Q3.25 – Market Outlook
Where do you expect the S&P to be in 12 months, compared with today?

Between July and September 2025, most advisors predicted the S&P to be higher in 12 months. Over half (58.2%) predicted a rise in the S&P, while 32.7% expected a decline.
Equities
How advisors plan to allocate assets to equities over the next year

Within equity markets, over the next year financial professionals plan to invest the most in International (45%) and Global (36%) equities, and the least in Japanese equities, with only 12% planning to increase exposure.







Fixed Income
How advisors plan to allocate assets to fixed income over the next year

Within fixed income markets, over the next year financial professionals plan to invest the most in U.S. fixed income , with 25% planning to increase or start using it. Emerging market government bonds are expected to see the least new investment, with only 10% planning to increase exposure, and a significant portion (40%) not using or planning to use them.







Alternatives
How advisors plan to allocate assets to alternative assets over the next year

Within the alternatives category, real estate (27%) and gold (25%) are expected to see the most investment over the next year.
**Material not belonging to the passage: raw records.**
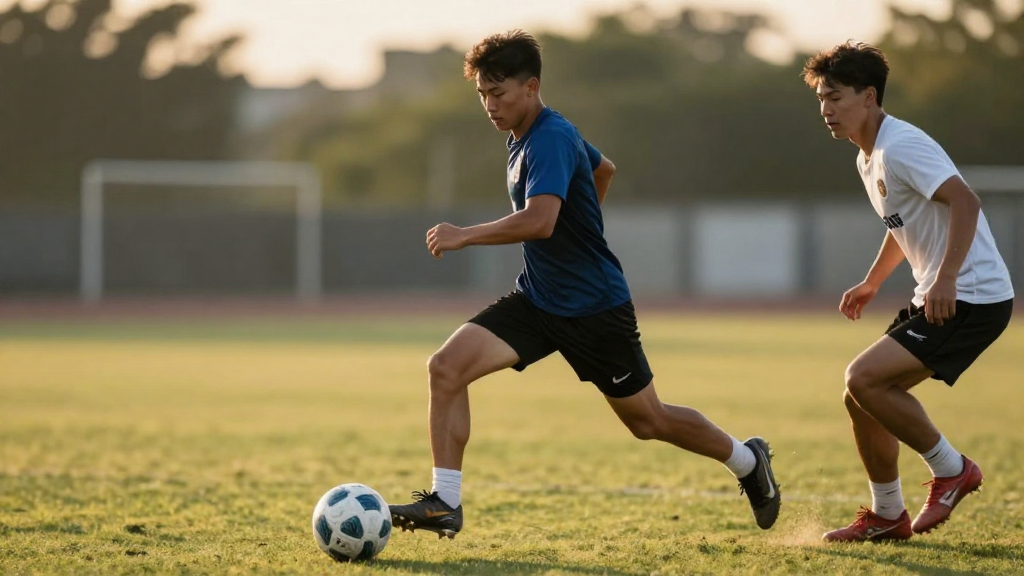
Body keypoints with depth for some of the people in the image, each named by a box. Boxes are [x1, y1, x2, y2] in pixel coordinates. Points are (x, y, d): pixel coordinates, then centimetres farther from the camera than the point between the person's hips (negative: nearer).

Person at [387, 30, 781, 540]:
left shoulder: (551, 139, -21)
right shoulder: (521, 138, 7)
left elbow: (540, 220, -38)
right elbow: (604, 169, 25)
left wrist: (465, 236, -33)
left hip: (595, 307, -8)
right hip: (536, 301, 8)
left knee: (648, 422, 8)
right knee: (446, 366, -13)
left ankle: (747, 460, 34)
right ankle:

In contrast, currencies are expected to see the least, with only 9% planning to increase exposure.









Advanced Strategies
How advisors plan to utilize advanced strategies over the next year

Within advanced strategies, hedge long/short equity (13%) and hedge multi-strategy (11%) are expected to see the most investment over the next year. In contrast, hedge long/short debt is expected to see the least, with only 7% planning to increase exposure.



Other Products and Strategies
How advisors will use funds, annuity and other investment products over the next year

Across “other” products and strategies, actively managed ETFs stand out as financial professionals’ top choices, with 61% planning to increase or start using them over the next year. On the other hand, passively managed mutual funds are the least favored in this category, with just 2% of advisors planning to increase exposure.